By Reg Chapman

MINNEAPOLIS (WCCO) — Two experienced outdoor enthusiasts are happy to be in their warm bed after a nine-day trip to the Boundary Waters turned into a 12 day ordeal, ending with a helicopter rescue.

Video shows the daring rescue of the missing couple inside the BWCA. By the time crews reached them, they had spent almost two weeks away from home, rationing food, only eating 300 calories a day.

WCCO’s Reg Chapman spoke with the couple. While their story is amazing, they shared advice they have for adventurous people.

Chuck Kelly and Pamela Scaia planned a nine-day trip exploring the Boundary Waters. They say missing a turn down a river got them stranded in a swamp, where they had to wait days to be rescued.

“By the time this happened we had already done five days, 10 portages, 8 lakes, three rivers,” Scaia said.

Pamela Scaia and Chuck Kelly say they were having the time of their lives on their trip through the BWCA.

“We had good gear, we had good supplies, compass, maps, preparation, first aid.

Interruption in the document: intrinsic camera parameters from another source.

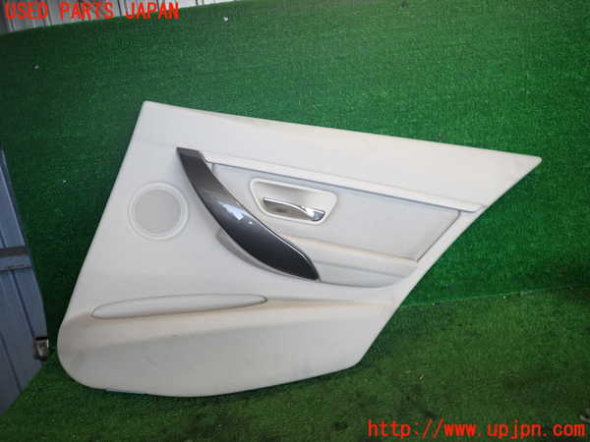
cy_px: 221
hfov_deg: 69.4
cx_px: 295
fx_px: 426
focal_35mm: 25
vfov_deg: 54.9
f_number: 2
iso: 200
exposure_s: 1/200
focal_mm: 4.5
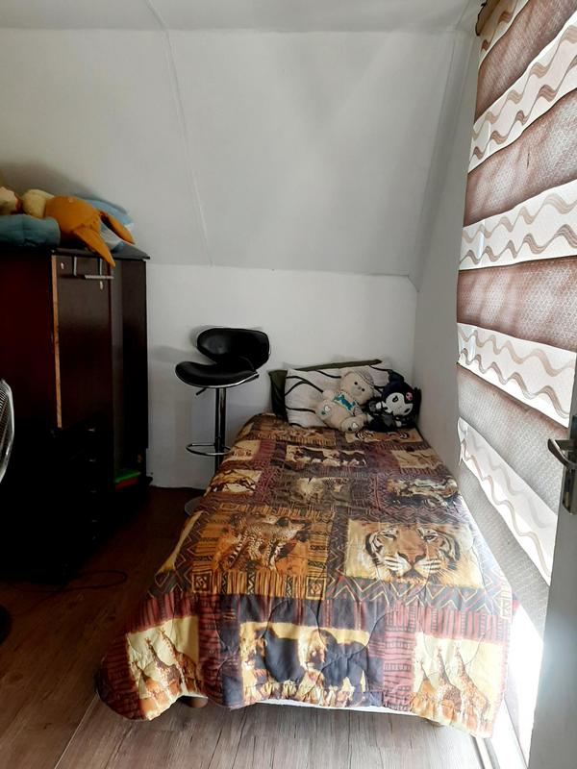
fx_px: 600
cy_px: 384
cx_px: 288
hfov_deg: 51.4
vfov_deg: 65.3
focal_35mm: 27
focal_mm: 3.93
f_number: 1.7
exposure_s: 1/50
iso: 64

I’m a nurse, he is an Alaska army vet and an outdoors man, we were experienced,” Scaia said.

The couple ran into weather along their route and decided to cut the trip short.

“So we decided to head back and if we took this one river we could bypass a lake and save a day,” Kelly said.

But they were one river off and missed a portage.

“Oyster Lake, here we were supposed to go down the Oyster River here, onto the Moose River here, but we ended up going here, leading absolutely nowhere,” Kelly said.

They set up shop near a swamp.

“We made a big SOS, we laid our paddles out. He kept a fire going during the day,” Scaia said.

Chuck and Pamela each ate a packet of instant oatmeal a day to survive. It wasn’t until two days after they were scheduled to return that family called for help in finding them.

“It was about 1 o’clock in the morning and I was sleeping, a plane was a little far away. I’m surprised I heard it,” Kelly said. “About 20 minutes later I heard a helicopter coming. I thought they would be coming the next day, not at one, two in the morning.”

Both Chuck and Pamela say they are so thankful to the crews that rescued them. They believe letting family and friends know their exact route and the timing of where they were going to be helped them get rescued so quickly.

They do plan on going back, but they will never take unnecessary risk.